For comparison, the mean age of all knee arthroplasty patients in Sweden decreased from 71 to 69, [29] between 1995 and 2018, and therefore strictly followed the same age trend we have reported in the present study from Finland. The suggested reasons behind the increasing incidence of younger knee arthroplasty patients may be the increasing prevalence of obesity [30, 31] and the popularity of contact sports, [32] leading to a higher prevalence of knee OA in younger patients. In addition, the development of fast-track surgery may have made the process easier for younger patients and also increased the volume of arthroplasty hospitals [33, 34].

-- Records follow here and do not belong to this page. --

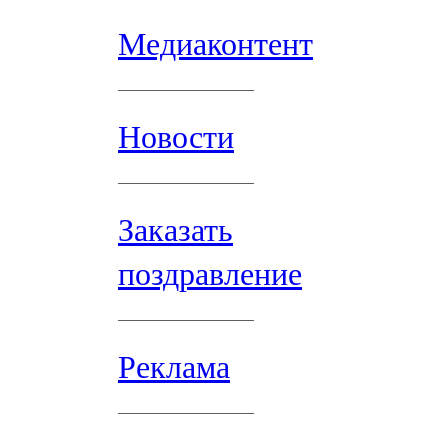
Медиаконтент
Новости
Заказать
поздравление
Реклама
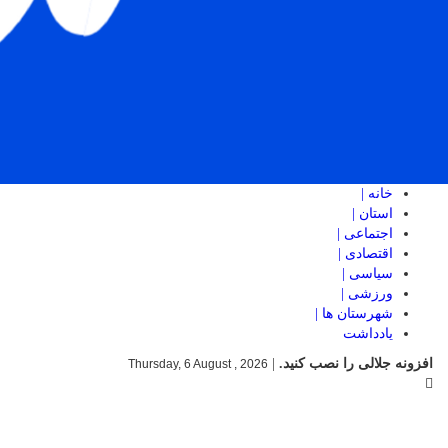
خانه |
استان |
اجتماعی |
اقتصادی |
سیاسی |
ورزشی |
شهرستان ها |
یادداشت
افزونه جلالی را نصب کنید.
|
Thursday, 6 August , 2026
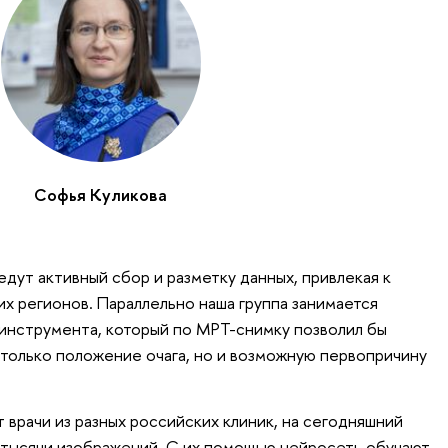
Софья Куликова
едут активный сбор и разметку данных, привлекая к
их регионов. Параллельно наша группа занимается
инструмента, который по МРТ-снимку позволил бы
только положение очага, но и возможную первопричину
 врачи из разных российских клиник, на сегодняшний
1 тысячи изображений. С их помощью нейросеть обучают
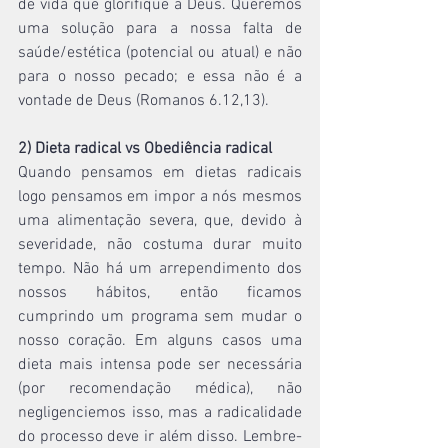
de vida que glorifique a Deus. Queremos 
uma solução para a nossa falta de 
saúde/estética (potencial ou atual) e não 
para o nosso pecado; e essa não é a 
vontade de Deus (Romanos 6.12,13).
2) Dieta radical vs Obediência radical
Quando pensamos em dietas radicais 
logo pensamos em impor a nós mesmos 
uma alimentação severa, que, devido à 
severidade, não costuma durar muito 
tempo. Não há um arrependimento dos 
nossos hábitos, então ficamos 
cumprindo um programa sem mudar o 
nosso coração. Em alguns casos uma 
dieta mais intensa pode ser necessária 
(por recomendação médica), não 
negligenciemos isso, mas a radicalidade 
do processo deve ir além disso. Lembre-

Previously, knee arthroscopy was regarded as a pre-stage option for patients with degenerative knee disease, and it was often performed more than once prior to knee arthroplasty [8]. In the present study, a 61% increase in the mean duration between knee arthroscopy and the first knee arthroplasty were found, reaching a mean duration of 6.2 years before the knee arthroplasties performed in 2018. Although the change has been rapid and is in line with corresponding duration in other countries, it is still notably shorter than that reported in Italy (2015, 13.3 years in 20 years of follow-up) and the USA (2011, 9 years in 10 years of follow-up). [35] It should be noted, however, that these previous studies did not include nationwide trends, and therefore include more uncertainty. In addition, many of the studies investigating the delays have had a follow-up of only 1 to 3 years, and thus we were unable to perform direct comparisons [35].

The main strength of the study is the representative data including all operations performed in all hospitals in Finland between 1998 and 2018. In addition, the data reliably included the age of all patients, and we were therefore able to investigate the true changes in the mean age. The main weakness is that the study groups are based on the diagnosis and operation codes determined by the operating surgeon, and traumatic APM group may contain both erroneous traumatic diagnosis codes representing non-traumatic meniscal tears. In addition, there might be variation between the codes used by individual surgeons. Secondly, the data represents Finnish health care and is not generalizable to other nations and health care systems.

In conclusion, increasing evidence that refrains from recommending knee arthroscopy for OA and degenerative meniscal tears has led to a dramatic decrease in the incidence of these operations. Simultaneously, the median age of the patients undergoing these procedures has continuously decreased.